ALESC: debate redução jornada de trabalho e fim da escala 6×1
Debate na Assembleia Legislativa reuniu representantes para discutir a redução da jornada de trabalho e o fim da escala 6×1
A Alesc sediou, na última quinta-feira (21), uma audiência pública para discutir a redução da jornada de trabalho e o fim da escala 6×1 no Brasil.
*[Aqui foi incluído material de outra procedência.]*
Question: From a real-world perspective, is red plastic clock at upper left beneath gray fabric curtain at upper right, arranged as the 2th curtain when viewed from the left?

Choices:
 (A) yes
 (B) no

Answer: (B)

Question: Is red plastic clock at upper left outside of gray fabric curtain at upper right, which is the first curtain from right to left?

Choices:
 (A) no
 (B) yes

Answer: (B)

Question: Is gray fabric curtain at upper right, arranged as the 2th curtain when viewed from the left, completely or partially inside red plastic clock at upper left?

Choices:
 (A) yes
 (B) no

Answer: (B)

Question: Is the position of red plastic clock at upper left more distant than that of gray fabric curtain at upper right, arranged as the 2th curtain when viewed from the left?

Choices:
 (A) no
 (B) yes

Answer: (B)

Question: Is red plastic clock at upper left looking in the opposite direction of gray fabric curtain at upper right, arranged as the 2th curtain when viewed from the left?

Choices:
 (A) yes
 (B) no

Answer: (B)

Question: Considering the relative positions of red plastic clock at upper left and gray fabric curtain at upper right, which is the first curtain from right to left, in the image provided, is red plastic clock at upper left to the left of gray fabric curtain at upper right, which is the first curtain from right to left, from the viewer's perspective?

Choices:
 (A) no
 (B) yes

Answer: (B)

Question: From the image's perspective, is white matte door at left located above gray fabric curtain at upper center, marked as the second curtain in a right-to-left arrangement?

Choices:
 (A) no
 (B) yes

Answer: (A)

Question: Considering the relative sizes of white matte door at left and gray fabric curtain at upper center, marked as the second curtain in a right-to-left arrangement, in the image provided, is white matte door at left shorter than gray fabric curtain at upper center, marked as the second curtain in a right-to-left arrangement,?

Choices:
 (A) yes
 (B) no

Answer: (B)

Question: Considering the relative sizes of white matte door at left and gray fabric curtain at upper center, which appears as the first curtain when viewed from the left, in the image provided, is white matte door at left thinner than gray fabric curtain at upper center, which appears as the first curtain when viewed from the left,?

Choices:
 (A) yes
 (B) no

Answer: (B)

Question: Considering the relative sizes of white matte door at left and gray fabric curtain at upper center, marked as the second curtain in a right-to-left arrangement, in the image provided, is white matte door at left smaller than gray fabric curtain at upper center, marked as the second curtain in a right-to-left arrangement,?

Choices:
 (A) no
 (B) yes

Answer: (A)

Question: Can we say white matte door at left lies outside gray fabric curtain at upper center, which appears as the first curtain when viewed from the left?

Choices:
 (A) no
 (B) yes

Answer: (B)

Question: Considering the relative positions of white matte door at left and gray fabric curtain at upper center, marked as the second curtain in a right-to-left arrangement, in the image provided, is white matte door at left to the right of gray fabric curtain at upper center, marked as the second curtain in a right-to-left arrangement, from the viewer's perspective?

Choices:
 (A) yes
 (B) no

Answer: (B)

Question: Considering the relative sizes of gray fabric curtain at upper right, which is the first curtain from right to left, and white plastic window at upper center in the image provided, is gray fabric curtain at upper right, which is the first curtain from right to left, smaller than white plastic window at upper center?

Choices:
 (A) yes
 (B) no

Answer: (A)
O debate ocorreu no Auditório Antonieta de Barros, por iniciativa da Comissão de Trabalho, Administração e Serviço Público, a partir de requerimento do deputado Marcos José de Abreu, o Marquito (Psol).
A audiência reuniu parlamentares estaduais e federais, representantes sindicais, economistas e entidades empresariais para discutir os impactos sociais e econômicos da proposta, que atualmente tramita na Câmara dos Deputados por meio de uma Proposta de Emenda à Constituição (PEC) Instrumento que permite modificar o texto da Constituição Federal, a lei máxima do Brasil. Por mexer na “lei das leis”, exige aprovação em dois turnos de votação tanto na Câmara quanto no Senado, com apoio de pelo menos 3/5 dos parlamentares em cada etapa. Leis comuns não têm esse poder..
Segundo o deputado Marquito, o objetivo foi ampliar o debate a partir da realidade catarinense.
Fiesc alerta para impactos econômicos
Representando a Federação das Indústrias do Estado de Santa Catarina (Fiesc), o economista-chefe Pablo Bittencourt apresentou posicionamento contrário ao fim imediato da escala 6×1.
Segundo ele, a mudança pode trazer impactos para a competitividade da economia brasileira.
“Existem riscos grandes à produtividade e à competitividade, não apenas da indústria, mas de toda a economia brasileira”, afirmou.
O economista defendeu uma discussão mais aprofundada e um período de transição.
“É preciso pensar em um tempo de ajuste e adaptação para encontrar um formato adequado que seja positivo para o desenvolvimento econômico”, disse.
Parlamentares federais articulam alterações no texto original, incluindo uma proposta de transição de até dez anos para implementação das mudanças.
Uma das emendas já atingiu o número mínimo de assinaturas necessárias para tramitação e conta com apoio de 14 deputados federais de Santa Catarina.